L'attente de la date fatidique du 30 juillet où mon Blond et moi-même quitterons le sol français pour partir à la découverte de la Californie pendant 2 mois et demi. A nous le dépaysement et l'aventure américaine! Plus l'échéance approche, plus je trépigne d'impatience, mais aussi plus la peur se fair sentir. C'est pas le tout, mais j'espère qu'on ne va pas être logés chez des siphonnés du bocal ou des tueurs en série tout droit sortis de Dexter!
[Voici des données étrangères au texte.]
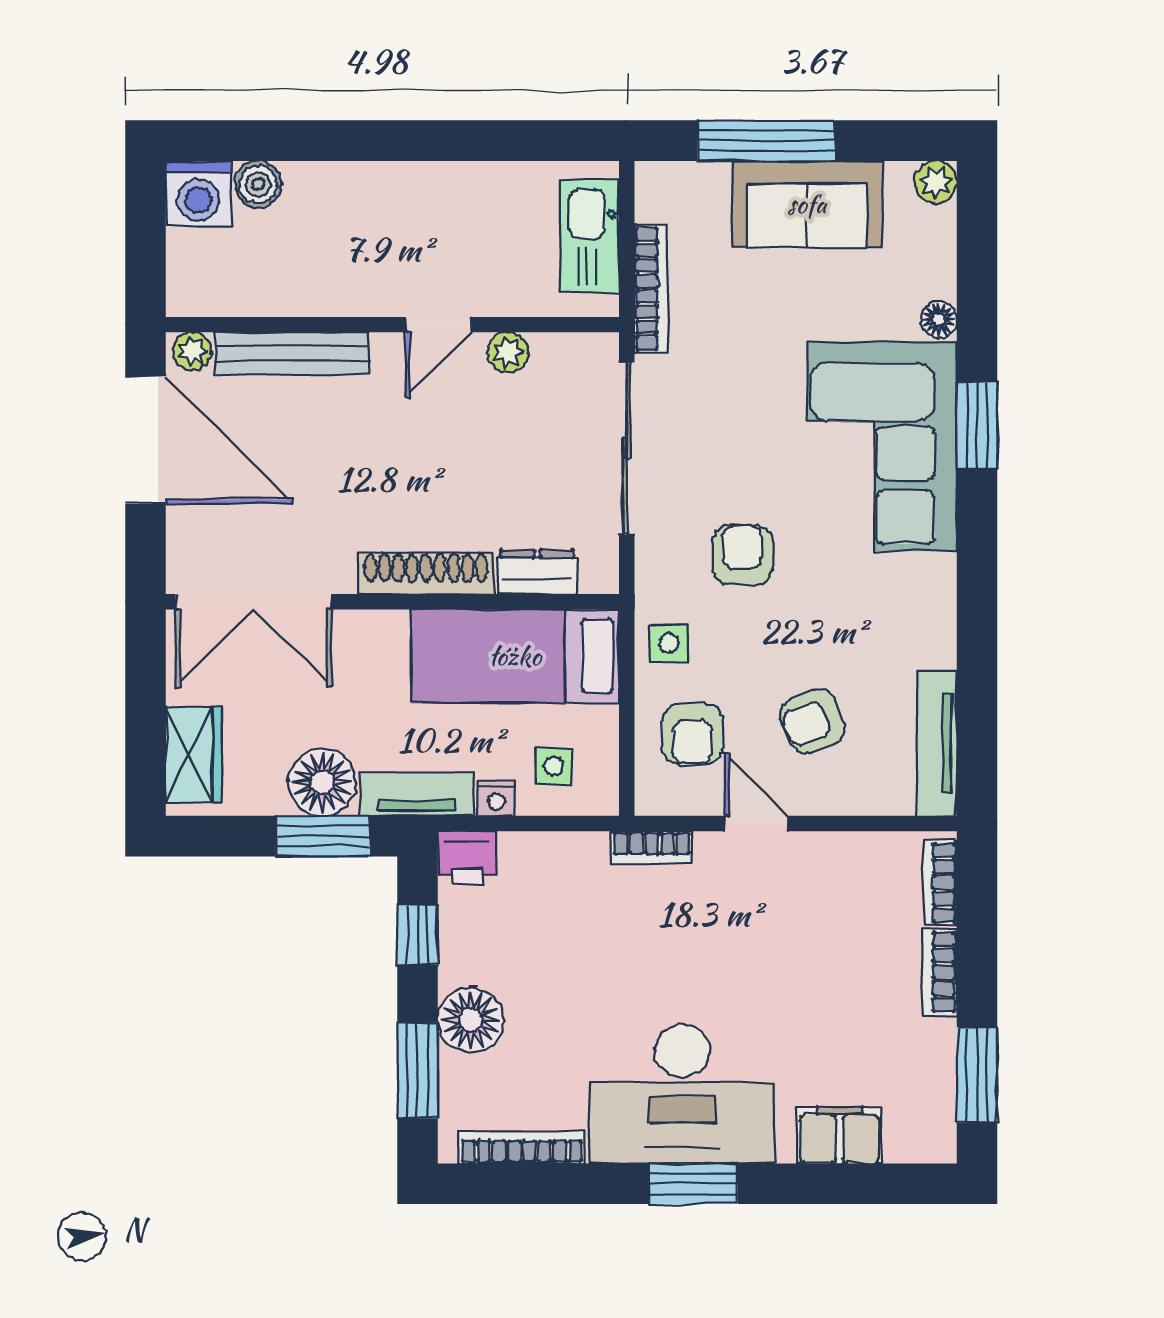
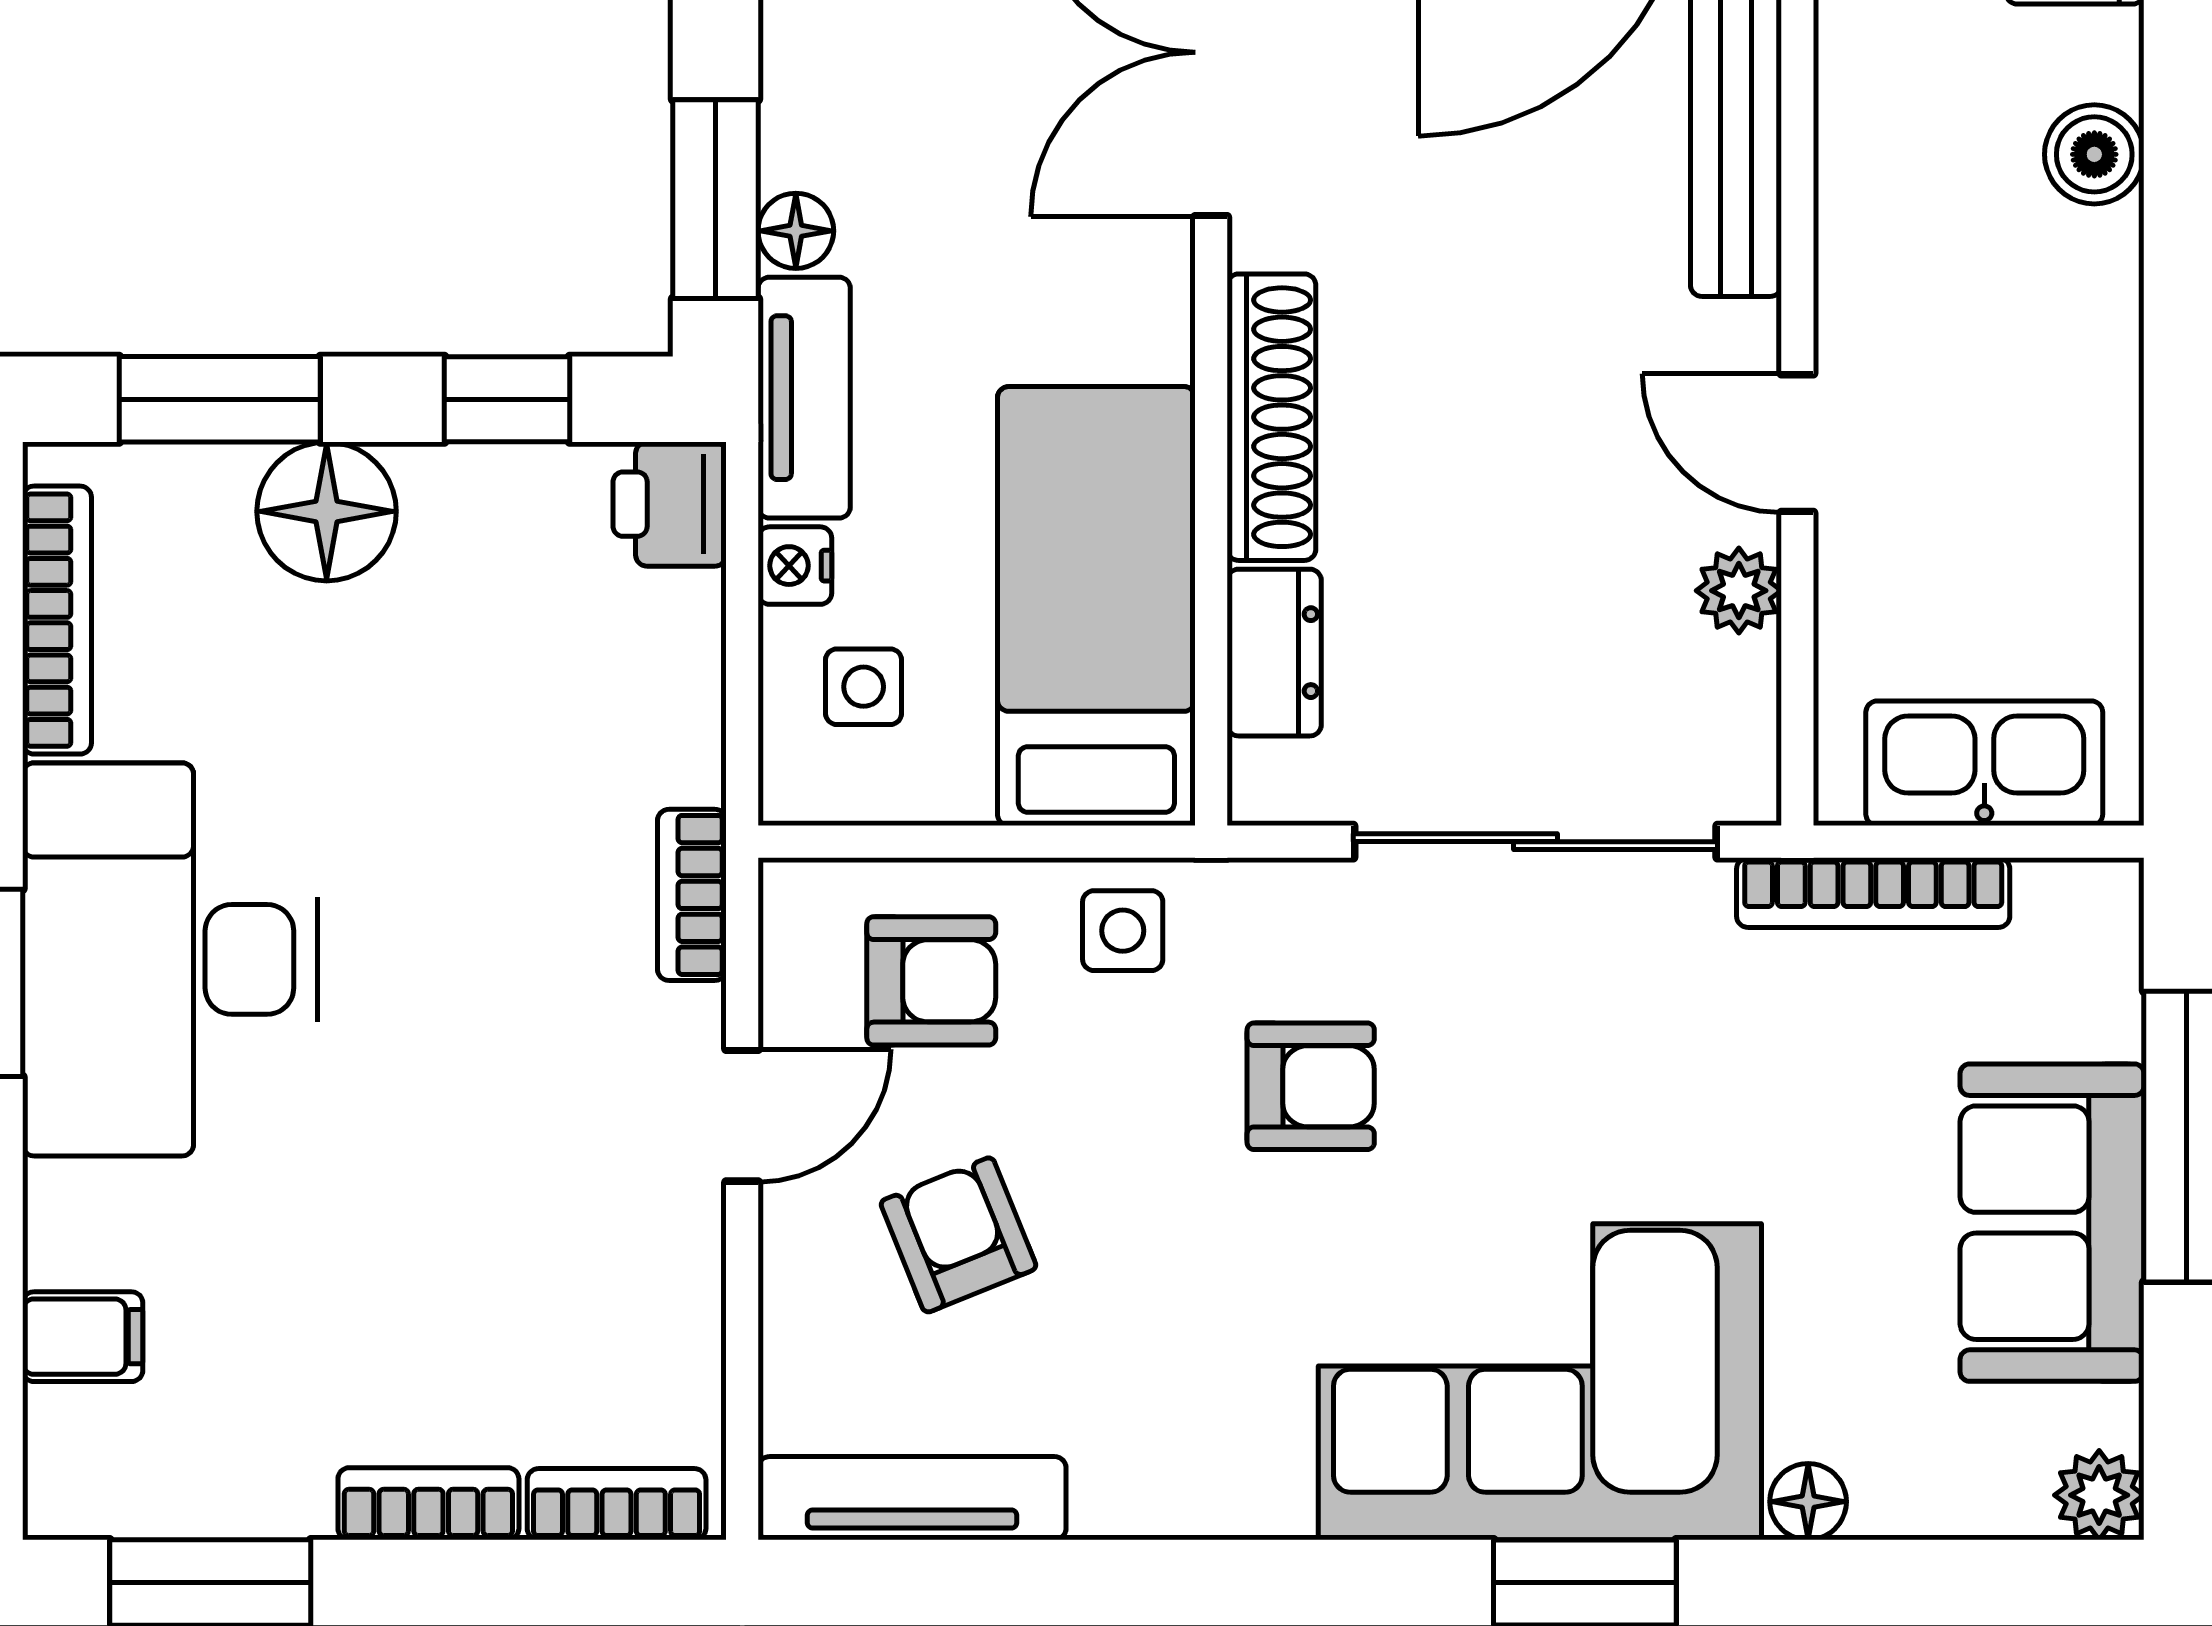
boiler: (258, 184) -> (2094, 154), moved
armchair: (692, 734) -> (931, 981), turned 180
floor lamp: (322, 782) -> (796, 231), width x0.53, depth x0.53
filing cabinet: (839, 1135) -> (83, 1337), width x0.50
Malheureusement, mon iPhone n'est pas compatible ricain, donc c'est la mort dans l'âme que je le laisserais au fond de ma valise (bah oui, je l'emmène quand même, surtout que bientôt il sera jailbreaké), et surtout que j'entrerais malgré moi en cure de désiPhonisation intensive... Par contre, je ferais en sorte de taxer la connection internet des gens qui nous hébergerons afin de vous donner des nouvelles fraiches (blog, facebook) et aussi pour que quelqu'un puisse alerter la police en cas d'enlèvement ou de disparition (j'ai pas trop trop envie de me retrouver en A5 sur les bouteilles de lait, en fait).

NB: Allez les bleuuuuuuuuuuuuuuuuuuus.